The problem. Look in the data below for the line that has "Afraid of Escalator—His Kind Gesture", then print exactly every line from there through the line that has "Regardless of which", leaving pictures out.

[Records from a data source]
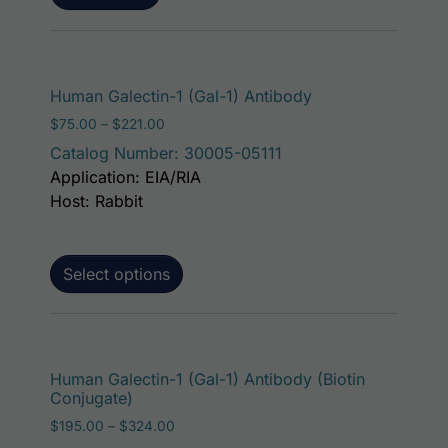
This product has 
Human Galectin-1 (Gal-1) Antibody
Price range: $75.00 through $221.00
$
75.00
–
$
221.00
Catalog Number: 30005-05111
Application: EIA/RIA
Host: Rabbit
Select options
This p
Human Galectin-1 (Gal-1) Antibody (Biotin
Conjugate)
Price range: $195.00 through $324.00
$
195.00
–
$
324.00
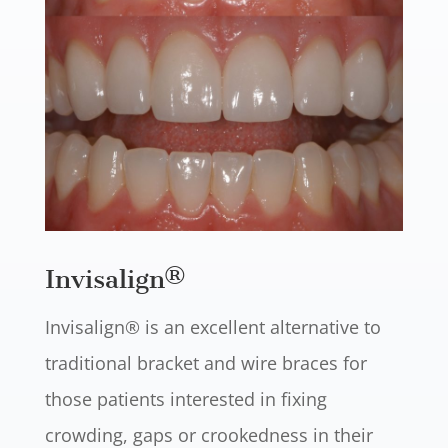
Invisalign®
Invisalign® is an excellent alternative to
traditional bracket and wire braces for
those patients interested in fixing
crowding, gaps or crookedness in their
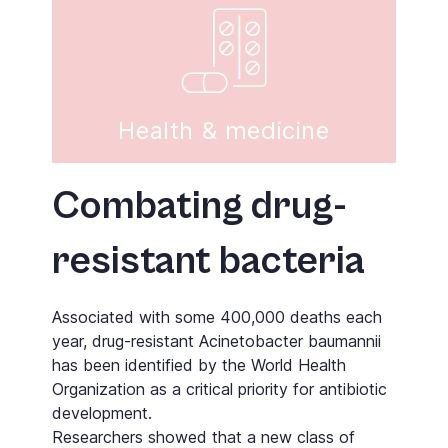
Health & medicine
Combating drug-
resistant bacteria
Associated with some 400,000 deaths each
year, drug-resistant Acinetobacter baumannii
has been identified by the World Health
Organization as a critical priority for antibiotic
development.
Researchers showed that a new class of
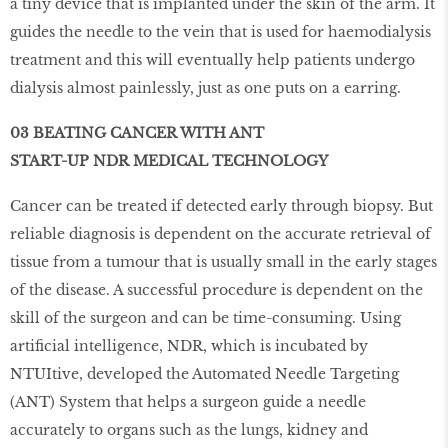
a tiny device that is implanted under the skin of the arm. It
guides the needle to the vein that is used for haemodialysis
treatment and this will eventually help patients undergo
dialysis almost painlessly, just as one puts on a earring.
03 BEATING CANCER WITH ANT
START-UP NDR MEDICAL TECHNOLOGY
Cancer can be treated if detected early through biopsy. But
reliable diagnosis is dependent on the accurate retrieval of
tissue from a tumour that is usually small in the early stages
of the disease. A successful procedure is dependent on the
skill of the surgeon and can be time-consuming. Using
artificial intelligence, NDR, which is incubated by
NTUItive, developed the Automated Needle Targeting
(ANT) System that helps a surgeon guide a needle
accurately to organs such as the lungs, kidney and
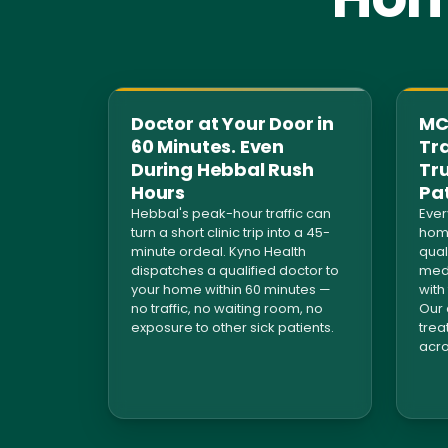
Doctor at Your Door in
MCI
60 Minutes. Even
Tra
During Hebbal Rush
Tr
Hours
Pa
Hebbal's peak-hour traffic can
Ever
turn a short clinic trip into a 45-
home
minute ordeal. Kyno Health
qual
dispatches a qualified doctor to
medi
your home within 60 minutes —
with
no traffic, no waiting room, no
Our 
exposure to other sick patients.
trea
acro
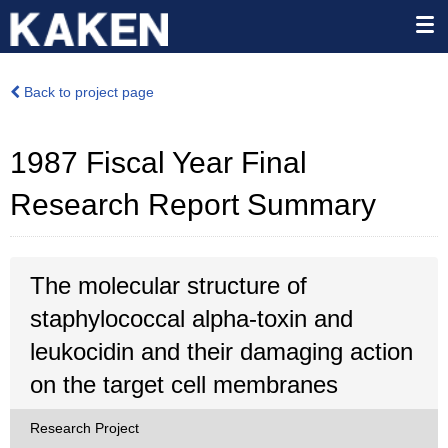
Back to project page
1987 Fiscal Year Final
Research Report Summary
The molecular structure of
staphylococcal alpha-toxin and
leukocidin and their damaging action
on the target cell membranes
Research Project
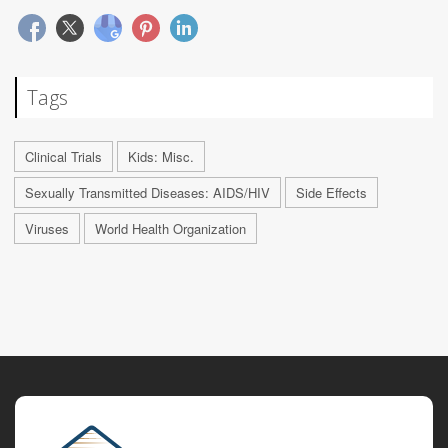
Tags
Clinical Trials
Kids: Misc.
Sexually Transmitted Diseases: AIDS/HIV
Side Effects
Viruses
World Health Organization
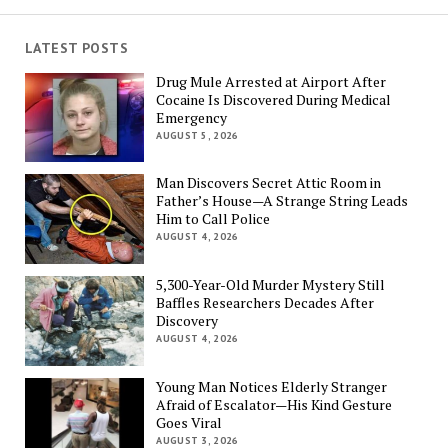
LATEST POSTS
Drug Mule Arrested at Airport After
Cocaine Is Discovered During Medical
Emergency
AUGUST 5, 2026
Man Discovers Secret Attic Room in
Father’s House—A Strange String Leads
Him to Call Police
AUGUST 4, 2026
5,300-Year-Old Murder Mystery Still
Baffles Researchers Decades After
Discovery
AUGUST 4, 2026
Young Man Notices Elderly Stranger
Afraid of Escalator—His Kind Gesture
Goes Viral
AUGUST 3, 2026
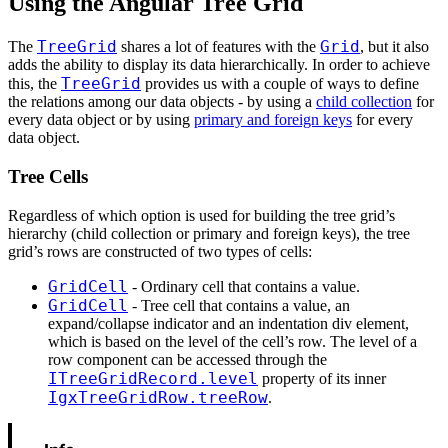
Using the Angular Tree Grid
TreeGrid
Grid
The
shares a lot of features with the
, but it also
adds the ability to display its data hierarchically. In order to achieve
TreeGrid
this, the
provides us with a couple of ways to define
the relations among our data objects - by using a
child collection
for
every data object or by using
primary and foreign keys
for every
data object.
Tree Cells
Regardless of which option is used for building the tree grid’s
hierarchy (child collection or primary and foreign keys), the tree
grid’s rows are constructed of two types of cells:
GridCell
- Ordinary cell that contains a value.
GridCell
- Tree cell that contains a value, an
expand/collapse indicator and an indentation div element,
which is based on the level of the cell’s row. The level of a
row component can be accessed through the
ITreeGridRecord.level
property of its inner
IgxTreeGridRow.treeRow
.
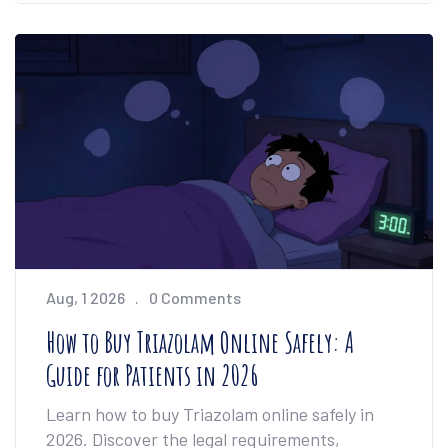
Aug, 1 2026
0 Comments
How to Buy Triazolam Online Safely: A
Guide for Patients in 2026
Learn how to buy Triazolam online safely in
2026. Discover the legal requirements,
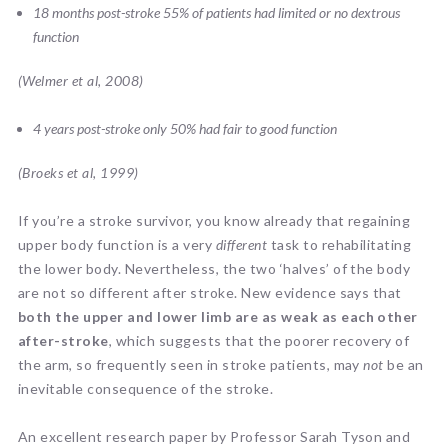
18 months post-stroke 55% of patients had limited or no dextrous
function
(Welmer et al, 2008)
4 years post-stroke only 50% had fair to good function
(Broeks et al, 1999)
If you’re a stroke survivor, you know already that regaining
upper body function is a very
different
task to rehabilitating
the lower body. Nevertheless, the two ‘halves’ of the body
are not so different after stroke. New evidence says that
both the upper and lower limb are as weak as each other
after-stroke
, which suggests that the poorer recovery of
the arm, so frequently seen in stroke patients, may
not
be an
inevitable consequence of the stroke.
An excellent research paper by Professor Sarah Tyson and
==
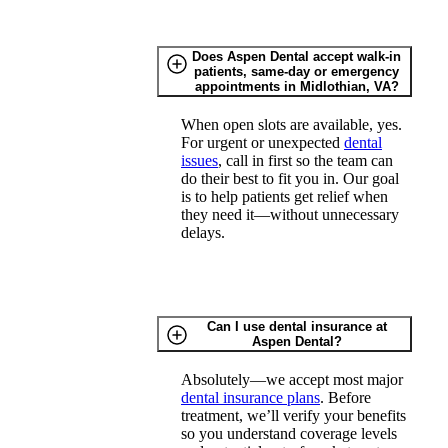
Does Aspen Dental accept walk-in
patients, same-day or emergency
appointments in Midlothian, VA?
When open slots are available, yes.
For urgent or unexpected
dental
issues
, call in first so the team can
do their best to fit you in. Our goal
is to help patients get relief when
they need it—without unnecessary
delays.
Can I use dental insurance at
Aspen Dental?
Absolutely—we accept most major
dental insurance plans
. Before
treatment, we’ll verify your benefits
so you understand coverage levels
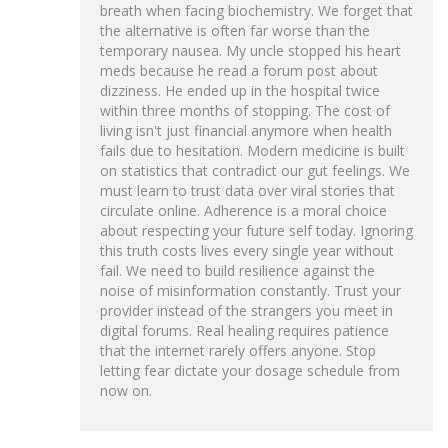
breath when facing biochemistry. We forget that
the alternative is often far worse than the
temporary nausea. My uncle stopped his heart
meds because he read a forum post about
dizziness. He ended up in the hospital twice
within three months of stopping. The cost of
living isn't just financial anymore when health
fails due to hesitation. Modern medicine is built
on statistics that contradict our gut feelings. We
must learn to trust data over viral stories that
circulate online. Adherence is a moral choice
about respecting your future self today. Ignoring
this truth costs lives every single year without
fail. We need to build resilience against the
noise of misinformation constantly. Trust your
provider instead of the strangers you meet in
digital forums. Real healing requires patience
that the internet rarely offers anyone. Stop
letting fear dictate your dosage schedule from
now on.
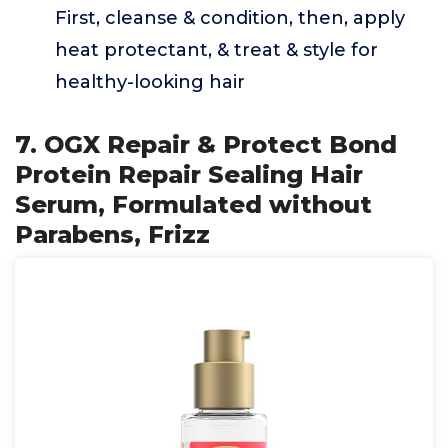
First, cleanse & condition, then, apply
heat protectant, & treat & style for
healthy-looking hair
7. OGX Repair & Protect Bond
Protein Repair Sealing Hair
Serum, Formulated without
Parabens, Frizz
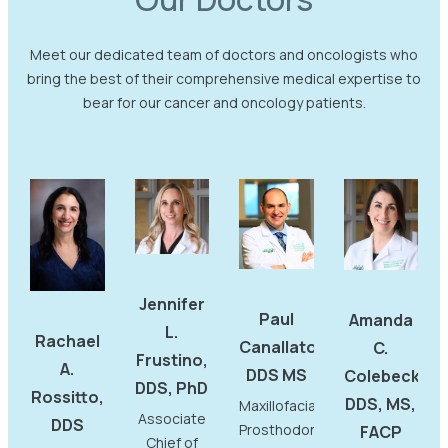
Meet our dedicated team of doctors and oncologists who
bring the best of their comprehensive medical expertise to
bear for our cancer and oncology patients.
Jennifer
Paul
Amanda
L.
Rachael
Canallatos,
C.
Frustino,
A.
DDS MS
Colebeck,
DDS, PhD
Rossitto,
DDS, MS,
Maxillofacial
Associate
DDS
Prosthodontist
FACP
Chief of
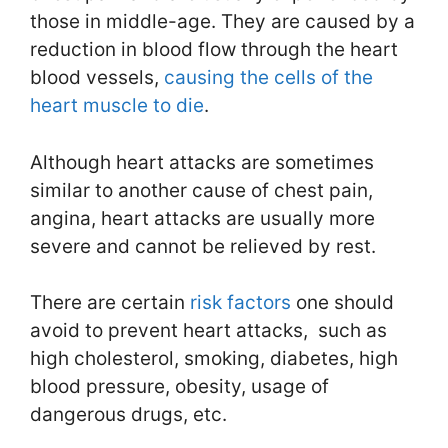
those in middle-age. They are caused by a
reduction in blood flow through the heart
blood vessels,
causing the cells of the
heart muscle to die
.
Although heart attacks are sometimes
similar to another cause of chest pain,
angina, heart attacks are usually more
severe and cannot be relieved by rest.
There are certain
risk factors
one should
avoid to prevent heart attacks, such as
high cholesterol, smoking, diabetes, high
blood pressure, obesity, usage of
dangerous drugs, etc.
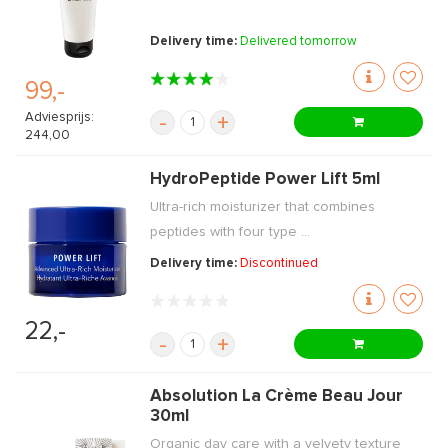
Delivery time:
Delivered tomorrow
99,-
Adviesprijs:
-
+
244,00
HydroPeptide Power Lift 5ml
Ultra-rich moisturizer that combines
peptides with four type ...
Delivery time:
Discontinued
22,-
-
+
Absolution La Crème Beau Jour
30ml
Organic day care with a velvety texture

Finished task.
Afraid of Escalator—His Kind Gesture
Goes Viral
AUGUST 3, 2026
Using the Angular Tree Grid
TreeGrid
Grid
The
shares a lot of features with the
, but it also
adds the ability to display its data hierarchically. In order to achieve
TreeGrid
this, the
provides us with a couple of ways to define
the relations among our data objects - by using a
child collection
for
every data object or by using
primary and foreign keys
for every
data object.
Tree Cells
Regardless of which option is used for building the tree grid’s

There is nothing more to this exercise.